Is there any way to optimize row sorting in MemSQL?
For example, I have a 600M+ row table of customer transactional data and the first column row is an auto_increment integer column. I’m able to run a query that filters by customer information, which drops my overall result to 18M+ rows. However, if I add “ORDER BY row DESC” the performance drastically drops.
I tested an alternate scenario by creating a new table with only the row column and those 18M+ rows, the absolute minimum dataset I’d work on at a time, followed by “ORDER BY row DESC LIMIT 25” and performance still suffers.
The end goal is to display the latest 25 entries filtered by customer, hence applying that “ORDER BY row DESC LIMIT 25” query, yet working with anywhere from 600M to over 1B rows of data in a 1.5TB database. The query execution time is at minimum 12 seconds, not at all optimal for customers accessing the dataset through a frontend / website.

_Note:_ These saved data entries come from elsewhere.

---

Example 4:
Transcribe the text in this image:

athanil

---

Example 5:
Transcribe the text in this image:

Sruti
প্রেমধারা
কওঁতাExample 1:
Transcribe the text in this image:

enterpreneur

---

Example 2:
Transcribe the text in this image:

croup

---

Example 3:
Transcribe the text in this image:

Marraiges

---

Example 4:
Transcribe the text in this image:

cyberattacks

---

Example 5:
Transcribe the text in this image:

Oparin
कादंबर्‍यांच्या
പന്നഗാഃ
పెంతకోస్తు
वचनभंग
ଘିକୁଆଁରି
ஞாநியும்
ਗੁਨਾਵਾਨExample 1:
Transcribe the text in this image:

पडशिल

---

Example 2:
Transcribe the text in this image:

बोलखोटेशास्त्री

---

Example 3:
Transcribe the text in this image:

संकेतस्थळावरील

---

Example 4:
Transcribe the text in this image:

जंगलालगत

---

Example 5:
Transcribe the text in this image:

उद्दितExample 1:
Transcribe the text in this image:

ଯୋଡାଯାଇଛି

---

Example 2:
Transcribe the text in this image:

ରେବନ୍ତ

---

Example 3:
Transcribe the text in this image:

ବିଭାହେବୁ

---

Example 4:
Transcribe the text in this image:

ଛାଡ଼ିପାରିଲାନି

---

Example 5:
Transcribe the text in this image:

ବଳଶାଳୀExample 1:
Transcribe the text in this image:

I’ve created two tables isolating those 3 customer data columns of interest. Both tables each have a total of 648,260,111 rows.

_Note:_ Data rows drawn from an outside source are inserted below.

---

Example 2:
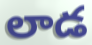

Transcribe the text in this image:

లాడ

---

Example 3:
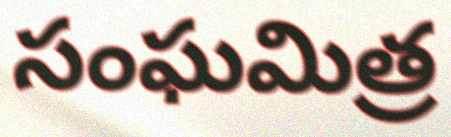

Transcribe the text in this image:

సంఘమిత్ర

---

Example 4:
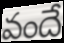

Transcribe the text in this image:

వందే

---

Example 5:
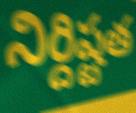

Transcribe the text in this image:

నిర్దిష్టత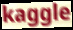
kaggleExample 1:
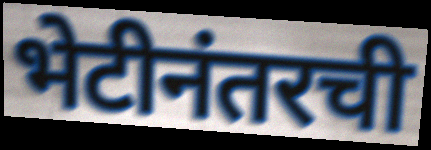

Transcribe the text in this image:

भेटीनंतरची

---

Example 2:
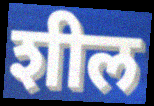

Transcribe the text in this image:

शील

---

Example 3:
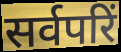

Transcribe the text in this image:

सर्वपरिं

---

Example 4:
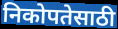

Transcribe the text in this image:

निकोपतेसाठी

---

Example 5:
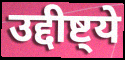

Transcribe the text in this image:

उद्दीष्ट्ये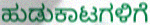
ಹುಡುಕಾಟಗಳಿಗೆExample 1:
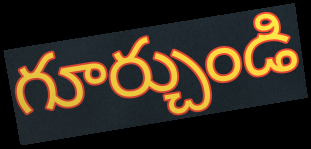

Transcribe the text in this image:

గూర్చుండి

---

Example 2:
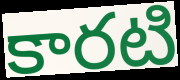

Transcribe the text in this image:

కారటి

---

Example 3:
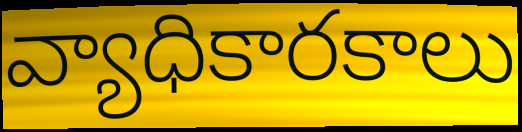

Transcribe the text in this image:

వ్యాధికారకాలు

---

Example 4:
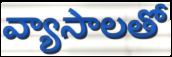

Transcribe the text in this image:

వ్యాసాలతో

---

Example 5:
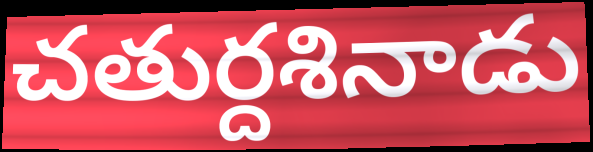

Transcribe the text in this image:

చతుర్దశినాడుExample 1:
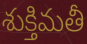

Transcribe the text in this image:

శుక్తిమతీ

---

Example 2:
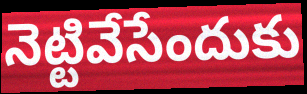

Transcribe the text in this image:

నెట్టివేసేందుకు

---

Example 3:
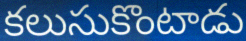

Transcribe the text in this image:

కలుసుకొంటాడు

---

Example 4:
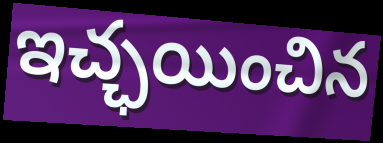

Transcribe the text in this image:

ఇచ్ఛయించిన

CREATE TABLE IF NOT EXISTS tbl_data_columnstore_shards_no (row BIGINT, addrFrom CHAR(42), addrTo CHAR(42), KEY(row) USING CLUSTERED COLUMNSTORE);
CREATE TABLE IF NOT EXISTS tbl_data_columnstore_shards_yes (row BIGINT, addrFrom CHAR(42), addrTo CHAR(42), KEY(row) USING CLUSTERED COLUMNSTORE, SHARD KEY (addrFrom, addrTo));
The addrFrom and addrTo columns are filled with customer info in hexadecimal format. An example cell: 0xFBb1b73C4f0BDa4f67dcA266ce6Ef42f520fBB98
Here is the query for the 1st table:
SELECT row FROM tbl_data_columnstore_shards_no WHERE (addrFrom = ‘0xFBb1b73C4f0BDa4f67dcA266ce6Ef42f520fBB98’ OR addrTo = ‘0xFBb1b73C4f0BDa4f67dcA266ce6Ef42f520fBB98’) ORDER BY row DESC LIMIT 25 OFFSET 0;
Here is the query for the 2nd table:
SELECT row FROM tbl_data_columnstore_shards_yes WHERE (addrFrom = ‘0xFBb1b73C4f0BDa4f67dcA266ce6Ef42f520fBB98’ OR addrTo = ‘0xFBb1b73C4f0BDa4f67dcA266ce6Ef42f520fBB98’) ORDER BY row DESC LIMIT 25 OFFSET 0;
Below are links to the pastebins of both JSON files.

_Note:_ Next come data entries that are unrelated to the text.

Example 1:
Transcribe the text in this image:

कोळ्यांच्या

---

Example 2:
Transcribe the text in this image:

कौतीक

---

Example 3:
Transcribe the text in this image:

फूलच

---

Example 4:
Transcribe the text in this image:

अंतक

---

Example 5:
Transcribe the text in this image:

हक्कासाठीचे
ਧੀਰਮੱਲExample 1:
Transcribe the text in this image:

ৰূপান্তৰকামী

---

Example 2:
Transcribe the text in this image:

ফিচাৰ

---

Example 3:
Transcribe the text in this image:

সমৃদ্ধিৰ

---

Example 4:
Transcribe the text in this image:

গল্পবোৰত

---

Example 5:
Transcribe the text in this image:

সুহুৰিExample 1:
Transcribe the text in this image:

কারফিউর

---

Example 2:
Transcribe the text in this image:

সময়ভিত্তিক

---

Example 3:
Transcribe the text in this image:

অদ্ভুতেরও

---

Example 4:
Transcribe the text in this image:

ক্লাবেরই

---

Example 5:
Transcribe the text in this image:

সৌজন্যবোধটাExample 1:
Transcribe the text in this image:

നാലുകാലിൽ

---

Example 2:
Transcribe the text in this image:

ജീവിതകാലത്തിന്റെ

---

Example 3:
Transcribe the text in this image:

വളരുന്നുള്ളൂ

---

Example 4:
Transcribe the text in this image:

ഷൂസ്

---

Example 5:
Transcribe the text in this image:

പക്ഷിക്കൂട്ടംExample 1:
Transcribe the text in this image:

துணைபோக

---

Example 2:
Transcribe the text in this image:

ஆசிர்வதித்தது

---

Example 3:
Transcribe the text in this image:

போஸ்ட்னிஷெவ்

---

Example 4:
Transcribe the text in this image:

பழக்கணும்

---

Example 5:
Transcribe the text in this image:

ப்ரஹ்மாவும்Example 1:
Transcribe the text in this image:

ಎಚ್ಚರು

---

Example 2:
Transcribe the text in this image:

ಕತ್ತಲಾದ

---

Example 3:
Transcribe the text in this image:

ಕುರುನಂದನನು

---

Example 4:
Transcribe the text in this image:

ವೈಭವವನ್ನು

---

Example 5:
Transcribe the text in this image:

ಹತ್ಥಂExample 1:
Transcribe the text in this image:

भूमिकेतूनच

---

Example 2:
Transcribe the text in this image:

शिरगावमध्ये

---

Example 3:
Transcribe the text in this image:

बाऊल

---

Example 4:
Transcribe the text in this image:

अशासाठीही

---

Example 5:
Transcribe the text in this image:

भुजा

MemSQL doesn’t yet support a reverse scan of the sort key. So, once you add the order by we need to scan the entire result and do a top sort (instead of just scanning in reverse order and stopping when we find the top X). You’ll notice in the fast case without the order by the scan stopped much sooner (and all the extra cost in the profile is form needing to scan the entire table).
If your running at least memsql 7.x you can create your sort key with desc sort order.
CREATE TABLE IF NOT EXISTS tbl_data_columnstore_shards_no (row BIGINT, addrFrom CHAR(42), addrTo CHAR(42), KEY( rowdesc) USING CLUSTERED COLUMNSTORE);
This way you’ll notice the top sort goes away in the profile (a limit is pushed down directly over top of the scan so you’ll get the same performance as without the order by).